As we have seen in the previous point, a good part of psychology looks for timeless findings. This gives us clues about another of the differences between psychology and anthropology: the former does not always take into account the effect of culture and focuses on the biological and the genetic, while the latter, while it may take into account the physical differences between groups, emphasizes the transmission of collectively constructed habits, symbols and customs that have been born in constant interaction with the environment.

That is, anthropology studies the human being in relation to the historical and cultural contingencies in which he lives, while psychology does not have to do this and can also choose to analyze what all human beings have in common in their most basic actions , beyond interpretations.

4. They use different methods

Psychology makes great use of the experimental method, which consists of generating a phenomenon (in this case, a psychological one) under the careful observation of researchers, taking a detailed and objective record of the facts and comparing these data with those obtained from other people in whom this phenomenon has not been generated.

It also uses correlation studies, in which it collects various data from a large number of individuals to analyze those results and see how the variables interact, what behavior patterns appear, etc.
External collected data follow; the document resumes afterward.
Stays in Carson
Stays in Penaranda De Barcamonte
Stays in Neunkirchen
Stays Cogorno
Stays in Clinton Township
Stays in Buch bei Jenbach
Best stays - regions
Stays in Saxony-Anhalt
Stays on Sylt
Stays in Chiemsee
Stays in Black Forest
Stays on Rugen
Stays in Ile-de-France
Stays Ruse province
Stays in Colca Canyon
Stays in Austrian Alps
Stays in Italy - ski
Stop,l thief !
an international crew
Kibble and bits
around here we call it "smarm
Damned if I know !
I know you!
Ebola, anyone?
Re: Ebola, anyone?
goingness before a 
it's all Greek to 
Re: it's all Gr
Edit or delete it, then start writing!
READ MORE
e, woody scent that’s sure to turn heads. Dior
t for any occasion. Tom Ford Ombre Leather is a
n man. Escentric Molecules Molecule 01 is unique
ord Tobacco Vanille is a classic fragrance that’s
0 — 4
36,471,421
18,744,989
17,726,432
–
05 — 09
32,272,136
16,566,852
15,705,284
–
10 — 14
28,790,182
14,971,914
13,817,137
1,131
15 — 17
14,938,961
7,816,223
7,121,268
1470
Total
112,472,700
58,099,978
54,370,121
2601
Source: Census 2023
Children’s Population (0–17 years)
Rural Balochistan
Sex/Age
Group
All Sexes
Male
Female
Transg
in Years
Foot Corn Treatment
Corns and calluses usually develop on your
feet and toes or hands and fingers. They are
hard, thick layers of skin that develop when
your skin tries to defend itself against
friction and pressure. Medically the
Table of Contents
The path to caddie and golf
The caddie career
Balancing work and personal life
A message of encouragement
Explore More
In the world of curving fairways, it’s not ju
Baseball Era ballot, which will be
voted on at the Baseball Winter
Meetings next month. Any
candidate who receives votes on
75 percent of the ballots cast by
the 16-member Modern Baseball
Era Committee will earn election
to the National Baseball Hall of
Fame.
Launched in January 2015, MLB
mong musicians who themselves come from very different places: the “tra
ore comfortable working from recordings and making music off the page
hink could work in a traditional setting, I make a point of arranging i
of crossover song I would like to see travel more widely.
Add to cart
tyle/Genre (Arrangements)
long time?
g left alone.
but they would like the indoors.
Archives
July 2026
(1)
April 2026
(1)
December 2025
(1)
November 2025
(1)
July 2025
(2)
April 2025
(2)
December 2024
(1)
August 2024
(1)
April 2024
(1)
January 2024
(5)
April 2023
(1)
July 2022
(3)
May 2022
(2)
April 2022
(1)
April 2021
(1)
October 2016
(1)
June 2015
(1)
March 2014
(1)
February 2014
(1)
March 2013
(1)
For example, this method would allow us to see if people with depression tend to think more about suicide than others or not.

These two methodologies are based on the creation of a very defined and “rigid” system of variables that is “filled in” by the information captured . They are quantitative forms of study.

Anthropology can also make use of this kind of quantitative techniques, but is defined more by the qualitative methods , those that do not generate rigid schemes before starting to investigate but adapt in real time to what is being observed on the object of study.

For example, when an anthropologist goes to live with an Amazon rainforest tribe to take notes about what he sees and interview clan members without following a clear and highly structured script, he is using qualitative methods.